@george1421 @Wayne-Workman Thanks for your thoughts on this! Definitely helpful to get some more inspiration on this topic.
I guess we need to distinguish between different communications when talking about SSL. As George mentioned there are two (or actually three) different things communicating, one fog-client to FOG server, the other one IT admin web browser to FOG web UI and as third communicator there is iPXE to load the boot menu. The fog-client is using it’s own encryption protocol (HTTP within an encrypted tunnel based on certificates similar to HTTPS but not exactly like it!) since years and switching that to the official HTTPS standard is doable but not planned at the moment. The encryption used is state of the art and as strong as HTTS (SSL/TLS) is.

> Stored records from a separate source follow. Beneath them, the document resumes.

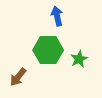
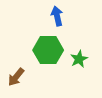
brown arrow: moved 2 px left
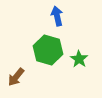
green hexagon: rotated 16 degrees clockwise
green star: rotated 12 degrees counterclockwise
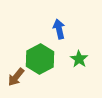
blue arrow: moved 2 px right, 13 px down
green hexagon: moved 8 px left, 9 px down; rotated 16 degrees clockwise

We transfer login password, AD credentials (when configuring those) and other things like that on the web UI communication and I definitely see that securing this should be easy to accomplish for users who want/need it. But we still default to plain HTTP partly because we provide pre-compiled iPXE binaries that cannot include a SSL CA trust certificate as every FOG server in the world generates it’s own CA on the first install. So delivering pre-compiled iPXE binaries is not possible. I have added a script (utils/FOGiPXE/buildipxe.sh
) some time ago that is called to compile a full set of HTTPS enabled iPXE binaries embedding the “personal” FOG server CA into them. This works in most cases but it’s quite a heavy challenge if something goes wrong and we need to guide people through debugging this.
Perhaps it could be made easier to setup SSL, rather than forcing it? Perhaps make it optional, and defaulting to ‘no’.
Ok, that would be just renaming the option from force-ssl to use-ssl and ask for it as an installer question I reckon. Could do.
One of the things we are seeing with modern web browsers is that they are not liking self signed certificates. So every site you go to that has a self signed certificate you get the warning and have to click through a few screens to get to the site that employs a self signed certificate.
True, but let’s encrypt is not an option here as Wayne already explained. Maybe we should make it easier (provide a tool) to import the CA certificate into the browser store to get rid of the self signed messages. Not sure if that might cause other issues for users?!
Beyond SSL there are a few things that FOG developers could do it improve FOG’s security stance (i.e. mysql, secure password, firewall, etc).
Definitely a good point!!! Should fix that before we get into encrypting everything.